Historic Royal Palaces has acquired two pairs of leather ankle boots by J Sparks-Hall of London, a black taffeta skirt and two black bodices belonging to Queen Victoria at a January 21st auction. The group sold for £14,000. Other pieces from the wardrobe of Victoria that were on sale at the auction, including a pair of capacious silk bloomers embroidered with a crown, a pair of wool and cream silk stockings, a cream silk parasol, sold for an additional £3,000.

The boots, both made by J Sparkes, Hall & Son of Regent Street, London, are made of brown kid leather. The more expensive pair is lined in a red silk border and has a gold stitched butterfly on the toe and a 1″ stacked heel. They doubled the high pre-sale estimate and went for £4,000. A slightly less dramatic pair with a blue silk border and a floral leaf designed stitched on the top of the toes sold for £2,000. The black taffeta skirt embellished with lace and jet sold for double the high estimate as well, £4,000. The two black silk taffeta bodices with lace embellishments from Victoria’s long mourning also sold for £4,000.

Claudia Williams, collections curator at Historic Royal Palaces, said: “As well as being included in future displays, these items reveal that, contrary to popular belief, Queen Victoria did not abandon all interest in her appearance after the death of her beloved Prince Albert, and highlight how – in an era of black and white photography – she exploited clothing’s capacity to communicate, using it as a potent visual symbol of her undying love for her husband.”

The articles of clothing were put up for auction by electrical engineer Roderick Hanson, great-great-grandson of royal photographer Alexander Lamont Henderson who was granted  the Royal Warrant to capture everyday royal life and worked for the queen until her death in 1901. Henderson was known for his experiments in color photography and Victoria commissioned portraits of Prince Albert and Scottish attendant John Brown from him. Family lore says he received the pieces from the queen’s servants (she often gave away her garments and accessories after she was done with them), perhaps as memorials after her death.
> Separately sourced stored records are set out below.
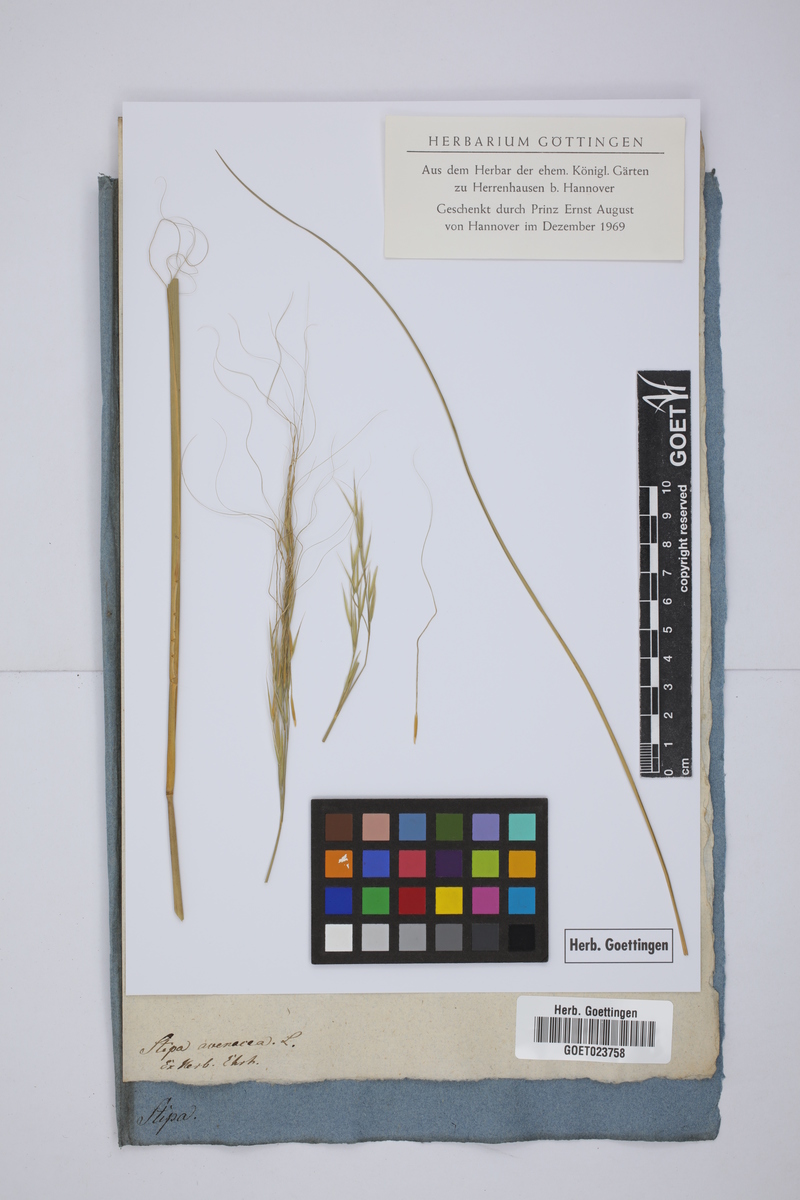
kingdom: Plantae
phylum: Tracheophyta
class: Liliopsida
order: Poales
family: Poaceae
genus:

After his own death in 1907, Henderson’s collection of the queen’s clothing was passed down to his descendants. Roderick Hanson says they’ve been kept in a wardrobe and he’s selling the lot now to make some space. He needs it apparently, because he’s definitely not selling his ancestor’s art works.

“I’m not parting with Alexander’s glass plate negatives and enamel pictures, which are of a very high quality. He was an extremely talented photographer.”

I’d pick the enamel pictures over the split-crotch bloomers any day.